• **Task statement**
The result should be the full listing copied exactly, with no pictures in it.
Information shown below:
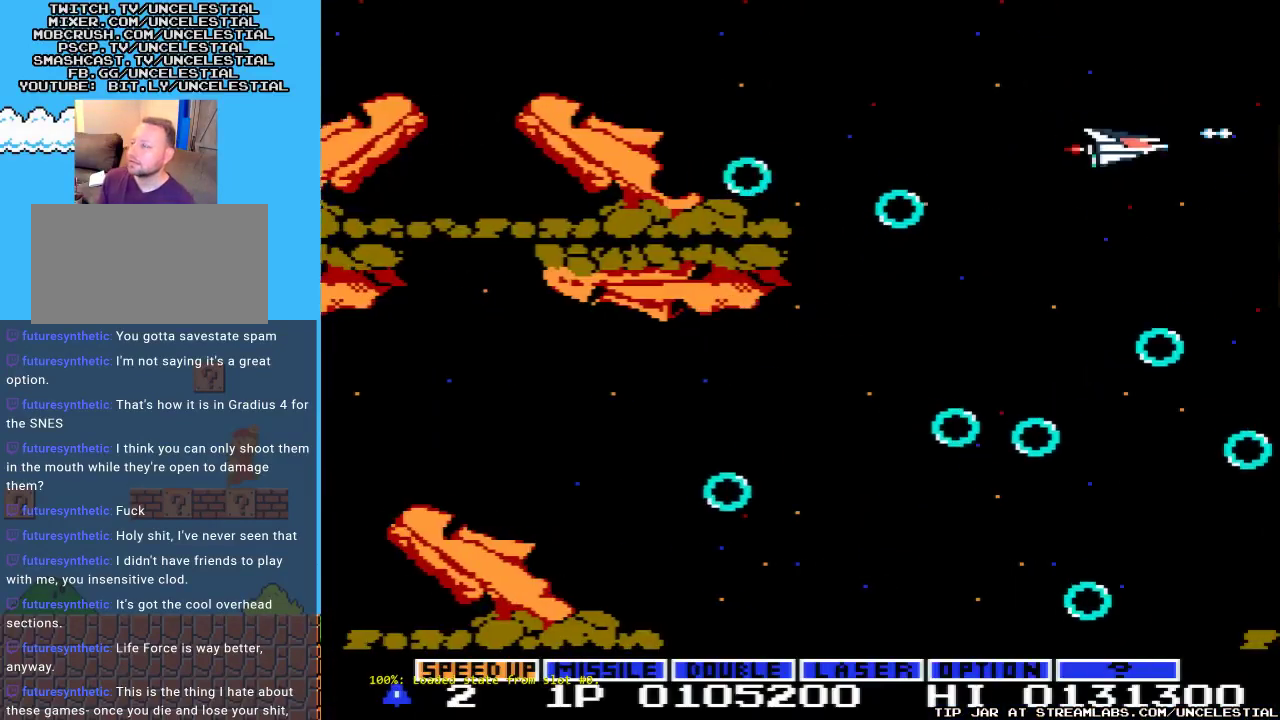
{"buttons": [], "events": [[133, "DPAD_LEFT", "down"], [167, "DPAD_DOWN", "up"], [233, "DPAD_DOWN", "down"], [333, "DPAD_DOWN", "up"], [333, "DPAD_LEFT", "up"]]}
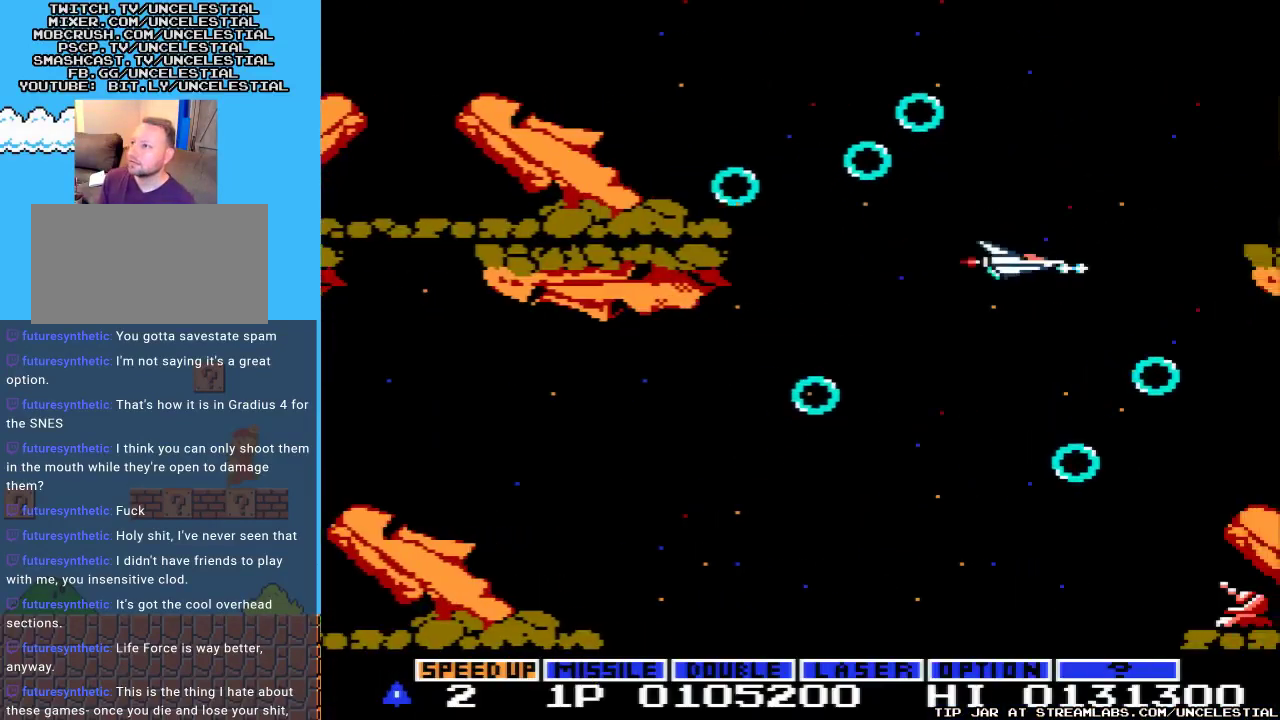
{"buttons": ["DPAD_DOWN", "DPAD_LEFT"], "events": [[67, "DPAD_DOWN", "down"], [467, "DPAD_LEFT", "down"]]}
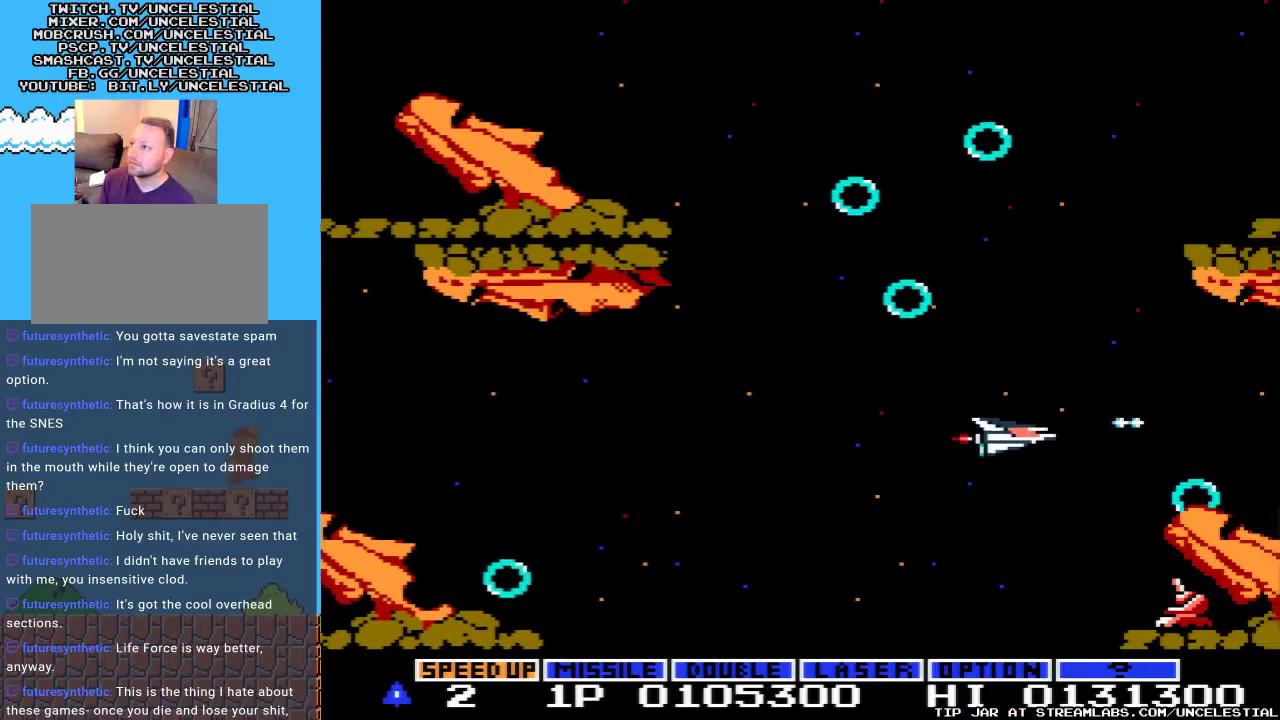
{"buttons": [], "events": [[233, "DPAD_LEFT", "up"], [467, "DPAD_DOWN", "up"]]}
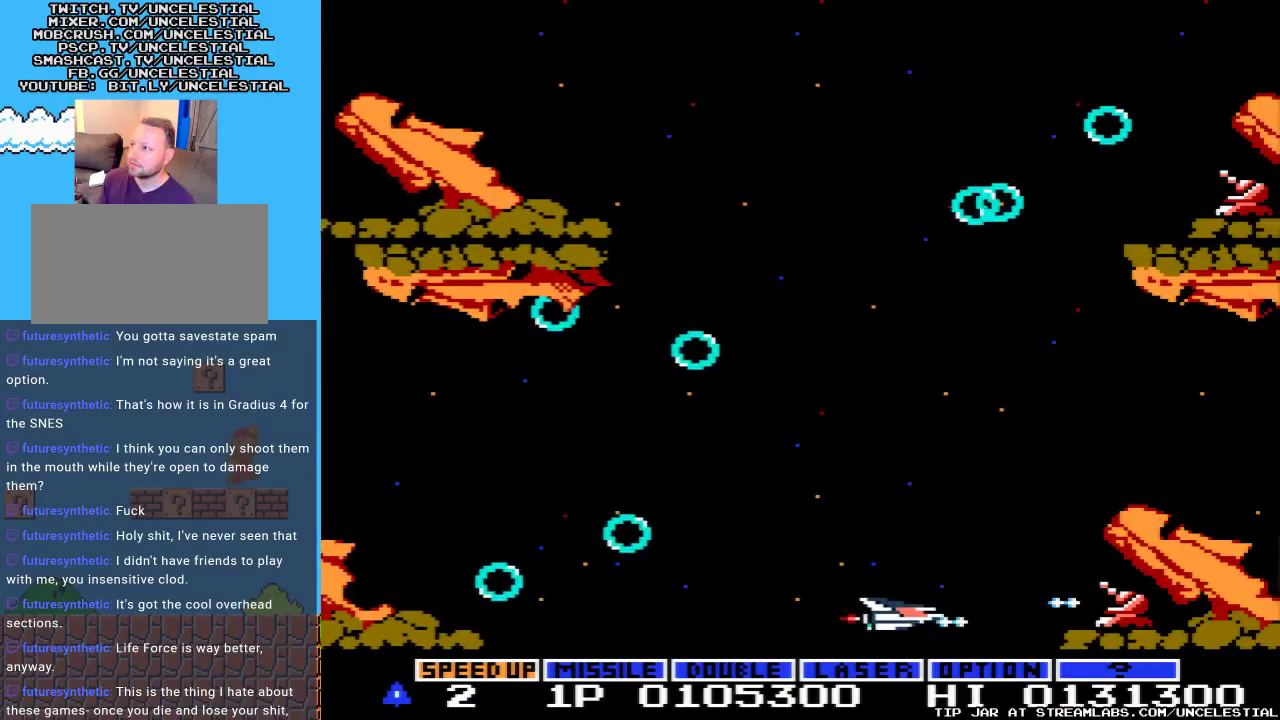
{"buttons": [], "events": [[267, "DPAD_RIGHT", "down"], [400, "DPAD_RIGHT", "up"]]}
End of Information shown.
• **Task solution**
{"buttons": [], "events": [[133, "DPAD_LEFT", "down"], [167, "DPAD_DOWN", "up"], [233, "DPAD_DOWN", "down"], [333, "DPAD_DOWN", "up"], [333, "DPAD_LEFT", "up"]]}
{"buttons": ["DPAD_DOWN", "DPAD_LEFT"], "events": [[67, "DPAD_DOWN", "down"], [467, "DPAD_LEFT", "down"]]}
{"buttons": [], "events": [[233, "DPAD_LEFT", "up"], [467, "DPAD_DOWN", "up"]]}
{"buttons": [], "events": [[267, "DPAD_RIGHT", "down"], [400, "DPAD_RIGHT", "up"]]}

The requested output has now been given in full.